▶ **WORK INSTRUCTION**:
Would you please repeat exactly the lines from the one containing "Format, with dummy" to the end of the records, both included, and leave out the rest?

---------- DATA SUPPLIED

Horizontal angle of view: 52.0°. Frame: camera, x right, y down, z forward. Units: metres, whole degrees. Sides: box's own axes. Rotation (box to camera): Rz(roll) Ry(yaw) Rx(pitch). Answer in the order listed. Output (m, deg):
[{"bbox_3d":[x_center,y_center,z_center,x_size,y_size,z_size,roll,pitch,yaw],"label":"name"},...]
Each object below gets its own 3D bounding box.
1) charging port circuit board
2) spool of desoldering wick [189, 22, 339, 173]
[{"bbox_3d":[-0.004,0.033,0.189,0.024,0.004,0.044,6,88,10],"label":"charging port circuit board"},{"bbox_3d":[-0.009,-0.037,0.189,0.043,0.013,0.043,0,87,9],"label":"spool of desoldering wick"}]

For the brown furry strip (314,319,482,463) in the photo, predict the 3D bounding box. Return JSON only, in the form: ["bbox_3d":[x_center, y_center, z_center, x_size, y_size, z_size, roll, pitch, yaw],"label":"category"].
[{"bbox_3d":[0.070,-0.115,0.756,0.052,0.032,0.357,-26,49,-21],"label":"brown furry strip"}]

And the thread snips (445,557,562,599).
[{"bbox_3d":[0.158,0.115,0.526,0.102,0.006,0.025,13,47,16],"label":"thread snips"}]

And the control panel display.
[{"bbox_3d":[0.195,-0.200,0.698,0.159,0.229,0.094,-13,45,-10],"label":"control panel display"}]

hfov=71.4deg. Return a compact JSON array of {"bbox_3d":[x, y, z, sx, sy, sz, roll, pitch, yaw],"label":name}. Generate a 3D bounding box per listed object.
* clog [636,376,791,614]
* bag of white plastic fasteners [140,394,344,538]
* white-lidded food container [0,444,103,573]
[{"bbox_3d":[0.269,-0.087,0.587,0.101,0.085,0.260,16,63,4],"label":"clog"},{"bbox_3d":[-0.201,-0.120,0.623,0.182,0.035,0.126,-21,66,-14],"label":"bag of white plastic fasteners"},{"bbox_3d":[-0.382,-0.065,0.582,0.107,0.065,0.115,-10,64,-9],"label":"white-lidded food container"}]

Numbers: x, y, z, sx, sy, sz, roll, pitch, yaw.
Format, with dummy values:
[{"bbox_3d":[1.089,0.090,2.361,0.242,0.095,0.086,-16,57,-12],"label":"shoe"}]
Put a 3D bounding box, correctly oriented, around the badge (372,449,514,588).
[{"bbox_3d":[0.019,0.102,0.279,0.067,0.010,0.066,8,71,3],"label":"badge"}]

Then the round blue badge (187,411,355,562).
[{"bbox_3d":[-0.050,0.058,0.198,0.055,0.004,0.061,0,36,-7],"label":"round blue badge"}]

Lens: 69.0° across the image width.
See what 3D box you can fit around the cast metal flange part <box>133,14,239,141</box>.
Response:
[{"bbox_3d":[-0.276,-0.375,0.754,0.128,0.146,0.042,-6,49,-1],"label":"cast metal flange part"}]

--------------------

▶ **RESPONSE**:
Format, with dummy values:
[{"bbox_3d":[1.089,0.090,2.361,0.242,0.095,0.086,-16,57,-12],"label":"shoe"}]
Put a 3D bounding box, correctly oriented, around the badge (372,449,514,588).
[{"bbox_3d":[0.019,0.102,0.279,0.067,0.010,0.066,8,71,3],"label":"badge"}]

Then the round blue badge (187,411,355,562).
[{"bbox_3d":[-0.050,0.058,0.198,0.055,0.004,0.061,0,36,-7],"label":"round blue badge"}]

Lens: 69.0° across the image width.
See what 3D box you can fit around the cast metal flange part <box>133,14,239,141</box>.
Response:
[{"bbox_3d":[-0.276,-0.375,0.754,0.128,0.146,0.042,-6,49,-1],"label":"cast metal flange part"}]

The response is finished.